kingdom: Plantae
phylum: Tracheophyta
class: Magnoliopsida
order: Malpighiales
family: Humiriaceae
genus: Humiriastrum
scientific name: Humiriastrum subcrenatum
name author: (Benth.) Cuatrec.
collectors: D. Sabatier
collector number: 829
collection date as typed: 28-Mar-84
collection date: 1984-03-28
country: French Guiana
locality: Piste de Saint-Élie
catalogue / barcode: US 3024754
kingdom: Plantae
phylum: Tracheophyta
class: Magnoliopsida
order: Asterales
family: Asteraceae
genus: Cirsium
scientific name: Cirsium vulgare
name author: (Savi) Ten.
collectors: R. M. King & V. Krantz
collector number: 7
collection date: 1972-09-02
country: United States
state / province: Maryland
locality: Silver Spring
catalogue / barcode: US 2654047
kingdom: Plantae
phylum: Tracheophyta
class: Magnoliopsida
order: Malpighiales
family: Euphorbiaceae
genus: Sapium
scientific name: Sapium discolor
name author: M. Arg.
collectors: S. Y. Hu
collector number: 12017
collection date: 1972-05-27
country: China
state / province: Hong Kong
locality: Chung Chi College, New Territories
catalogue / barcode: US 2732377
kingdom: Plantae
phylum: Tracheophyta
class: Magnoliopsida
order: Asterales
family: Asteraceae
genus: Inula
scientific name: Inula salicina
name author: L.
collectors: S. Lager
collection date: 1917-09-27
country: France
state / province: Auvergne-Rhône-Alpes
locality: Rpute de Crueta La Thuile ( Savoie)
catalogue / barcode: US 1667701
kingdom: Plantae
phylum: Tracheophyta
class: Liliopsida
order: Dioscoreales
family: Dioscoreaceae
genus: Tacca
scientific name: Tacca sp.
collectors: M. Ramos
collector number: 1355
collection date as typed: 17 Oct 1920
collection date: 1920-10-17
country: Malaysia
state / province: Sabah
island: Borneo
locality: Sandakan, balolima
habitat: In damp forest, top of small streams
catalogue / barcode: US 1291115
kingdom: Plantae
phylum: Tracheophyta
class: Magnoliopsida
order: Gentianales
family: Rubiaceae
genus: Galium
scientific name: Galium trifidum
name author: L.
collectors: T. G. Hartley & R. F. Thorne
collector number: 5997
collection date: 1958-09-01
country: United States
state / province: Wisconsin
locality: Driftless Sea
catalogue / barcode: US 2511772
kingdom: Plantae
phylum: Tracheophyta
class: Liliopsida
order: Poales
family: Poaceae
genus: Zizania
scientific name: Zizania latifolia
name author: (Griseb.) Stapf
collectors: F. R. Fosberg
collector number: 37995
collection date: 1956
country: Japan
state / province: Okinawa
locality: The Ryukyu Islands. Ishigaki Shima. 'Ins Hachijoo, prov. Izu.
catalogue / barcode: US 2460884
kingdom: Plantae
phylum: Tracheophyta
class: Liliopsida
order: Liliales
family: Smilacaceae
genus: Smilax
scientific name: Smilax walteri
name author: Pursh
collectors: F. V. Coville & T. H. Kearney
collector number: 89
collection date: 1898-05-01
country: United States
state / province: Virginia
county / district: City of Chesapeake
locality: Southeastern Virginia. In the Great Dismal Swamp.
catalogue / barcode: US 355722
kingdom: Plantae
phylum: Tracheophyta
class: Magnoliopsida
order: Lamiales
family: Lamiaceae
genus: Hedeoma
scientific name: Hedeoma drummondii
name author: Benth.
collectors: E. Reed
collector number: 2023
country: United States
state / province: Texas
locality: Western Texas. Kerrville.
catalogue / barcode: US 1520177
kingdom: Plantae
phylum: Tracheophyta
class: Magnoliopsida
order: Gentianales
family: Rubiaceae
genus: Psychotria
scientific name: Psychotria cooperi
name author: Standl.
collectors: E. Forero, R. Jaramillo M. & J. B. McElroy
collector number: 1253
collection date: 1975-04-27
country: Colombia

================================

Rewrite the data above with every "collectors" replaced by "collected by", leaving everything else unchanged.

- [THE OUTPUT]
kingdom: Plantae
phylum: Tracheophyta
class: Magnoliopsida
order: Malpighiales
family: Humiriaceae
genus: Humiriastrum
scientific name: Humiriastrum subcrenatum
name author: (Benth.) Cuatrec.
collected by: D. Sabatier
collector number: 829
collection date as typed: 28-Mar-84
collection date: 1984-03-28
country: French Guiana
locality: Piste de Saint-Élie
catalogue / barcode: US 3024754
kingdom: Plantae
phylum: Tracheophyta
class: Magnoliopsida
order: Asterales
family: Asteraceae
genus: Cirsium
scientific name: Cirsium vulgare
name author: (Savi) Ten.
collected by: R. M. King & V. Krantz
collector number: 7
collection date: 1972-09-02
country: United States
state / province: Maryland
locality: Silver Spring
catalogue / barcode: US 2654047
kingdom: Plantae
phylum: Tracheophyta
class: Magnoliopsida
order: Malpighiales
family: Euphorbiaceae
genus: Sapium
scientific name: Sapium discolor
name author: M. Arg.
collected by: S. Y. Hu
collector number: 12017
collection date: 1972-05-27
country: China
state / province: Hong Kong
locality: Chung Chi College, New Territories
catalogue / barcode: US 2732377
kingdom: Plantae
phylum: Tracheophyta
class: Magnoliopsida
order: Asterales
family: Asteraceae
genus: Inula
scientific name: Inula salicina
name author: L.
collected by: S. Lager
collection date: 1917-09-27
country: France
state / province: Auvergne-Rhône-Alpes
locality: Rpute de Crueta La Thuile ( Savoie)
catalogue / barcode: US 1667701
kingdom: Plantae
phylum: Tracheophyta
class: Liliopsida
order: Dioscoreales
family: Dioscoreaceae
genus: Tacca
scientific name: Tacca sp.
collected by: M. Ramos
collector number: 1355
collection date as typed: 17 Oct 1920
collection date: 1920-10-17
country: Malaysia
state / province: Sabah
island: Borneo
locality: Sandakan, balolima
habitat: In damp forest, top of small streams
catalogue / barcode: US 1291115
kingdom: Plantae
phylum: Tracheophyta
class: Magnoliopsida
order: Gentianales
family: Rubiaceae
genus: Galium
scientific name: Galium trifidum
name author: L.
collected by: T. G. Hartley & R. F. Thorne
collector number: 5997
collection date: 1958-09-01
country: United States
state / province: Wisconsin
locality: Driftless Sea
catalogue / barcode: US 2511772
kingdom: Plantae
phylum: Tracheophyta
class: Liliopsida
order: Poales
family: Poaceae
genus: Zizania
scientific name: Zizania latifolia
name author: (Griseb.) Stapf
collected by: F. R. Fosberg
collector number: 37995
collection date: 1956
country: Japan
state / province: Okinawa
locality: The Ryukyu Islands. Ishigaki Shima. 'Ins Hachijoo, prov. Izu.
catalogue / barcode: US 2460884
kingdom: Plantae
phylum: Tracheophyta
class: Liliopsida
order: Liliales
family: Smilacaceae
genus: Smilax
scientific name: Smilax walteri
name author: Pursh
collected by: F. V. Coville & T. H. Kearney
collector number: 89
collection date: 1898-05-01
country: United States
state / province: Virginia
county / district: City of Chesapeake
locality: Southeastern Virginia. In the Great Dismal Swamp.
catalogue / barcode: US 355722
kingdom: Plantae
phylum: Tracheophyta
class: Magnoliopsida
order: Lamiales
family: Lamiaceae
genus: Hedeoma
scientific name: Hedeoma drummondii
name author: Benth.
collected by: E. Reed
collector number: 2023
country: United States
state / province: Texas
locality: Western Texas. Kerrville.
catalogue / barcode: US 1520177
kingdom: Plantae
phylum: Tracheophyta
class: Magnoliopsida
order: Gentianales
family: Rubiaceae
genus: Psychotria
scientific name: Psychotria cooperi
name author: Standl.
collected by: E. Forero, R. Jaramillo M. & J. B. McElroy
collector number: 1253
collection date: 1975-04-27
country: Colombia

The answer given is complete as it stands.